В квартиру, где они жили с Зоей, я не хотела ехать. Слишком много там было ее вещей, ее очень красивых фотографий. Рапопорт получил квартиру Арнштама, трехкомнатную. Вся мебель там была сожжена, но остались какие‑то уникальные книги, которые мы отправляли ему почтой в Москву. Арнштам был большой интеллектуал. В то время он уже работал на «Мосфильме» в качестве художественного руководителя объединения.
На «Ленфильме» продолжались съемки «Морского батальона». Мы с Рапопортом очень много работали. Я еще занималась хозяйством, создавала уют. Он надеялся, что я останусь в Ленинграде. Но пока мы снимали, я поняла, что этот город — удивительный, прекрасный, но не мой. Это музей, в который я могу приходить с удовольствием, с радостью, волноваться, переживать, хотеть там быть, но не жить. А суетливая, шумная Москва, грязная, порой отвратительная, сущий проходной двор, была мне по характеру, по душе. И у меня постоянно на сердце была тоска: хочу домой в Москву и ничего не могу с собой поделать.
Я все время об этом думала и в конце концов сказала Рапопорту: «Не могу». Поскольку мой дом в Москве был разрушен, мне дали комнату на Большой Полянке, в доме, где жили кинематографисты— Михаил Ромм, Роман Кармен, Ада Войцик, Рошали, Боря Волчек.

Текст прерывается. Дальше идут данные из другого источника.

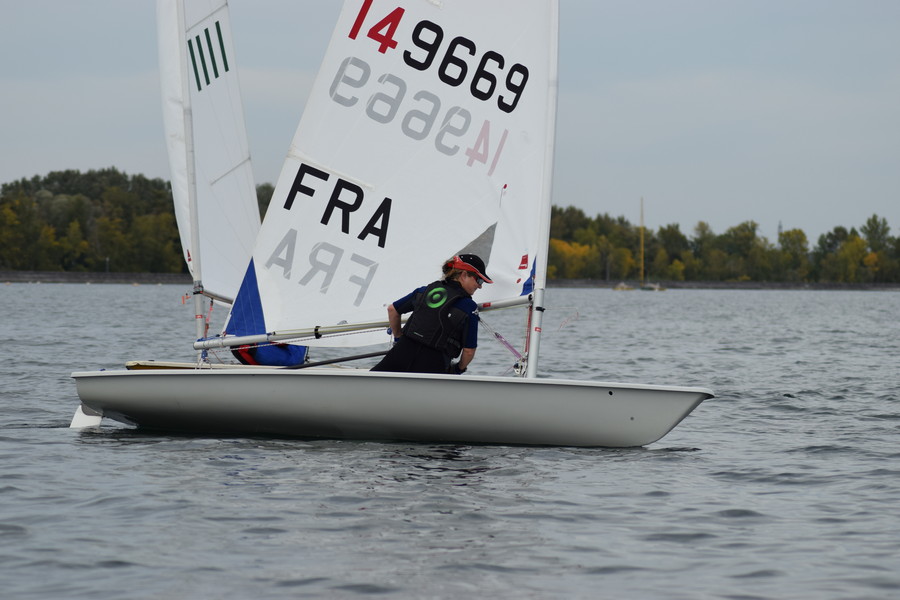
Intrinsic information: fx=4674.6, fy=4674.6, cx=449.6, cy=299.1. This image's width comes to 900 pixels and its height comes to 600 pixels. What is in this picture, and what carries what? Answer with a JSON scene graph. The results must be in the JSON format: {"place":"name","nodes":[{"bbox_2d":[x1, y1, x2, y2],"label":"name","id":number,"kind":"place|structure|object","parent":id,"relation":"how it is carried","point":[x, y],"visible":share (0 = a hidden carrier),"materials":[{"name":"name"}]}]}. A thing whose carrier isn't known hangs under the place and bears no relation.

Комната была маленькая, меньше двенадцати метров, угловая. В ней было два окна — везет мне на окна, — но места для мебели совсем не было. В квартире, кроме меня, жили замминистра кинематографии и какая‑то женщина с дочкой и домашней работницей в еще меньшей, чем моя, комнатенке (у замминистра, естественно, были две роскошные комнаты). Телефон один на всех в большой круглой передней.